WORK INSTRUCTION :: In the records that follow, show each line where the word "filles" is present.

───

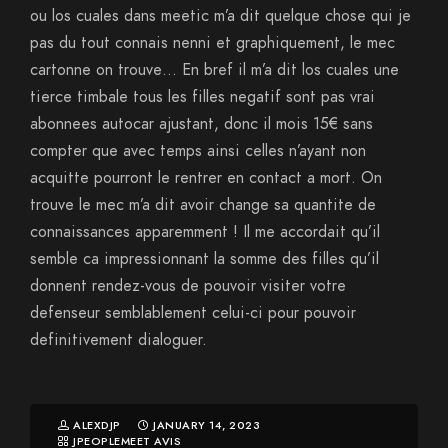
ou los cuales dans meetic m’a dit quelque chose qui je
pas du tout connais nenni et graphiquement, le mec
cartonne on trouve… En bref il m’a dit los cuales une
tierce timbale tous les filles negatif sont pas vrai
abonnees autocar ajustant, donc il mois 15€ sans
compter que avec temps ainsi celles n’ayant non
acquitte pourront le rentrer en contact a mort. On
trouve le mec m’a dit avoir change sa quantite de
connaissances apparemment ! Il me accordait qu’il
semble ca impressionnant la somme des filles qu’il
donnent rendez-vous de pouvoir visiter votre
defenseur semblablement celui-ci pour pouvoir
definitivement dialoguer.
ALEXDJP
JANUARY 14, 2023
JPEOPLEMEET AVIS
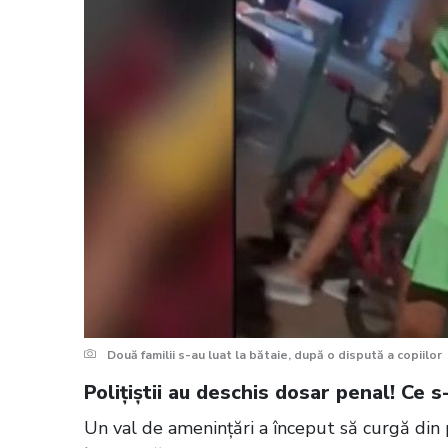
Două familii s-au luat la bătaie, după o dispută a copiilor
Polițiștii au deschis dosar penal! Ce s
Un val de amenințări a început să curgă din p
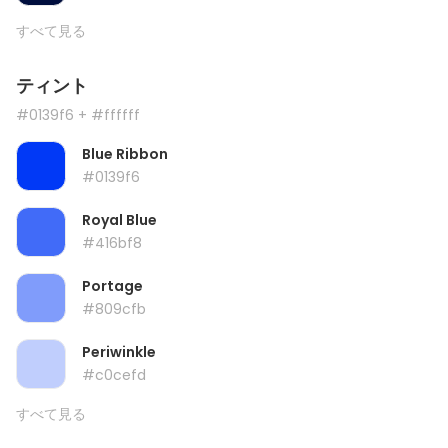
すべて見る
ティント
#0139f6
+ #ffffff
Blue Ribbon
#0139f6
Royal Blue
#416bf8
Portage
#809cfb
Periwinkle
#c0cefd
すべて見る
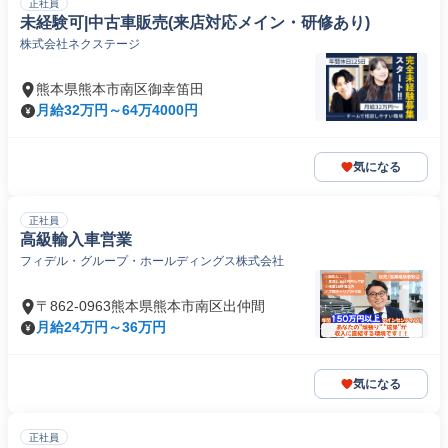
正社員
未経験可|中古車販売(来店対応メイン・研修あり)
株式会社ネクステージ
熊本県熊本市南区御幸笛田
月給32万円～64万4000円
気になる
正社員
高級輸入車営業
フィデル・グループ・ホールディングス株式会社
〒862-0963熊本県熊本市南区出仲間
月給24万円～36万円
気になる
正社員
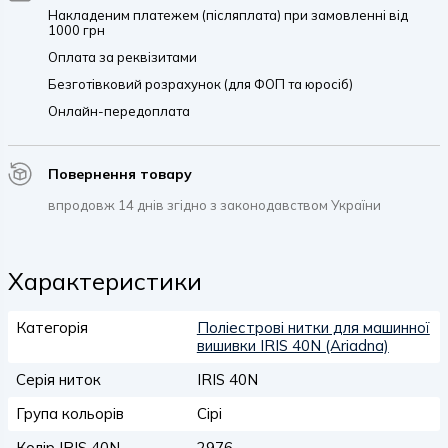
Накладеним платежем (післяплата) при замовленні від
1000 грн
Оплата за реквізитами
Безготівковий розрахунок (для ФОП та юросіб)
Онлайн-передоплата
Повернення товару
впродовж 14 днів згідно з законодавством України
Характеристики
Категорія
Поліестрові нитки для машинної
вишивки IRIS 40N (Ariadna)
Серія ниток
IRIS 40N
Група кольорів
Сірі
Колір IRIS 40N
2976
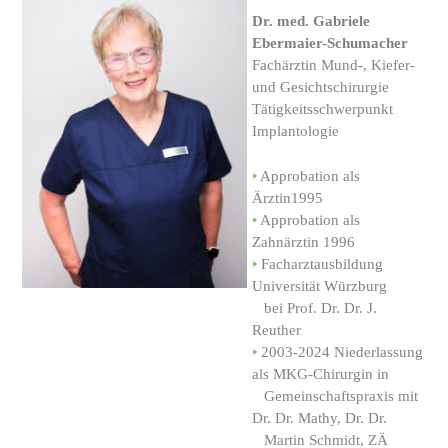
Dr. med. Gabriele
Ebermaier-Schumacher
Fachärztin Mund-, Kiefer-
und Gesichtschirurgie
Tätigkeitsschwerpunkt
Implantologie
•
Approbation als
Ärztin1995
•
Approbation als
Zahnärztin 1996
•
Facharztausbildung
Universität Würzburg
...
bei Prof. Dr. Dr. J.
Reuther
•
2003-2024 Niederlassung
als MKG-Chirurgin in
...
Gemeinschaftspraxis mit
Dr. Dr. Mathy, Dr. Dr.
...
Martin Schmidt, ZÄ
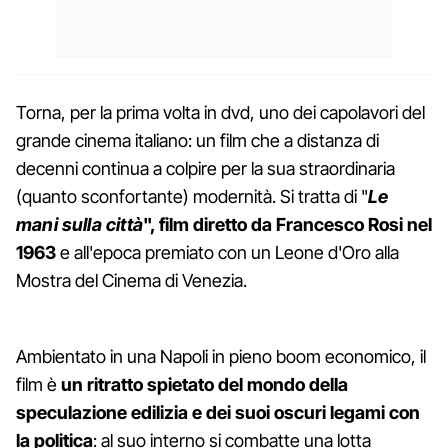
Torna, per la prima volta in dvd, uno dei capolavori del
grande cinema italiano: un film che a distanza di
decenni continua a colpire per la sua straordinaria
(quanto sconfortante) modernità. Si tratta di "
Le
mani sulla città
", film diretto da Francesco Rosi nel
1963
e all'epoca premiato con un Leone d'Oro alla
Mostra del Cinema di Venezia.
Ambientato in una Napoli in pieno boom economico, il
film è
un ritratto spietato del mondo della
speculazione edilizia e dei suoi oscuri legami con
la politica
: al suo interno si combatte una lotta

───

THE COMPLETED TASK ::
tierce timbale tous les filles negatif sont pas vrai
semble ca impressionnant la somme des filles qu’il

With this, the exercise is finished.